Le jour où j’ai envoyé mes enfants seuls dans un avion
Vivre loin de sa famille, c’est accepter qu’à un moment donné, tes enfants vont partir loin sans toi… Je redoutais cet instant, je refusais d’y penser et, beaucoup trop vite, ce moment est arrivé… J’ai mis mes trois enfants, seuls, dans un avion, direction l’autre côté de l’océan…
Ce jour‑là, en arrivant à l’aéroport, tout mon corps tremblait, mais je m’efforçais de sourire… car pour les enfants, c’était la fête : ils s’en allaient rejoindre leurs grands‑parents pour des vacances de rêve !
C’est à l’autre bout du monde… Et si l’avion s’écrase ? Et s’ils se perdent ? Si quelqu’un les enlève ? Ils seront si loin…
L’euphorie grandissait au fur et à mesure que l’heure du décollage approchait.

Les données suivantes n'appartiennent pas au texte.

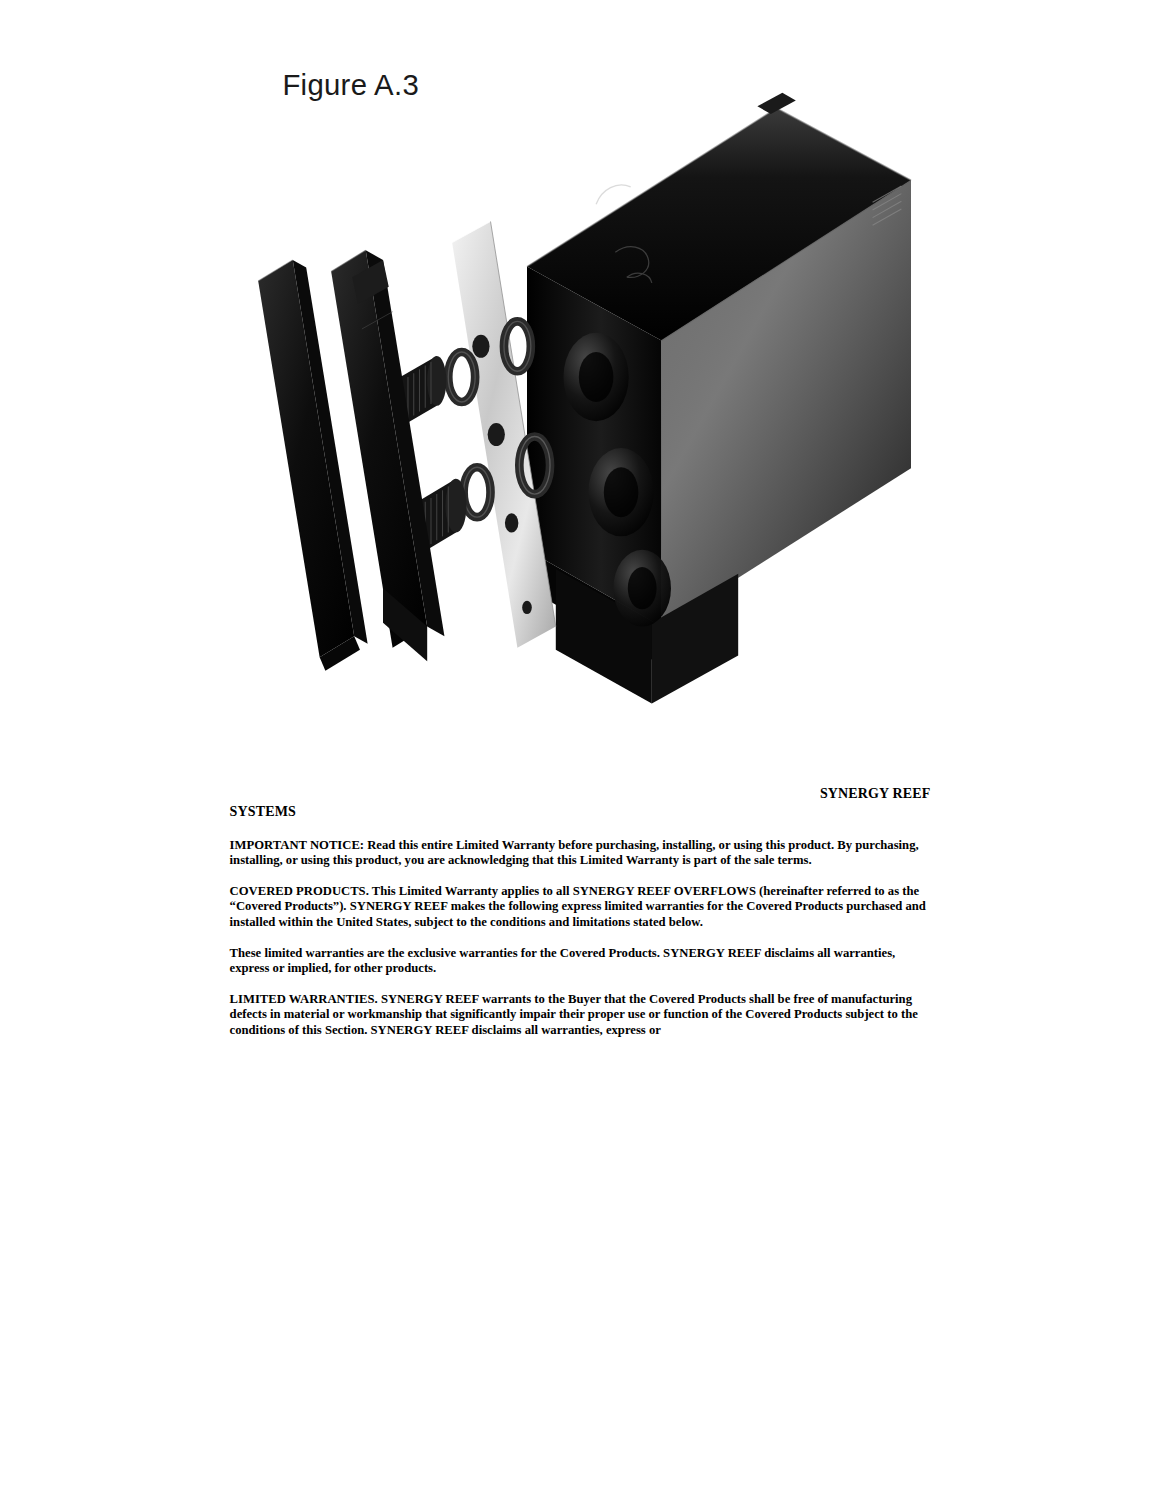Figure A.3
SYNERGY REEF
SYSTEMS
IMPORTANT NOTICE: Read this entire Limited Warranty before purchasing, installing, or using this product. By purchasing, installing, or using this product, you are acknowledging that this Limited Warranty is part of the sale terms.
COVERED PRODUCTS. This Limited Warranty applies to all SYNERGY REEF OVERFLOWS (hereinafter referred to as the “Covered Products”). SYNERGY REEF makes the following express limited warranties for the Covered Products purchased and installed within the United States, subject to the conditions and limitations stated below.
These limited warranties are the exclusive warranties for the Covered Products. SYNERGY REEF disclaims all warranties, express or implied, for other products.
LIMITED WARRANTIES. SYNERGY REEF warrants to the Buyer that the Covered Products shall be free of manufacturing defects in material or workmanship that significantly impair their proper use or function of the Covered Products subject to the conditions of this Section. SYNERGY REEF disclaims all warranties, express or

C’est quand nous avons commencé à nous diriger vers la douane que mon plus jeune s’est mis à avoir mal au ventre… – Maman, je ne veux pas partir sans toi… – On en a beaucoup parlé et tu étais prêt, non ? Ton frère et ta sœur vont être là avec toi. Tout ira bien. Ne t’en fais pas. Il n’y a aucun danger.
Il s’est collé contre moi, ne se doutant pas que ces mots, je les ai prononcés sans y croire. Car tout mon être paniquait… Ce sentiment d’insécurité me rongeait par en dedans…
– Allez, allez, un dernier câlin…
Puis, ils sont partis, main dans la main, avec leur petit sac sur le dos et leur passeport autour du cou. Je les ai regardés s’éloigner avec effroi… Ils se sont retournés souriants et joyeux, envoyant la main pour un dernier salut…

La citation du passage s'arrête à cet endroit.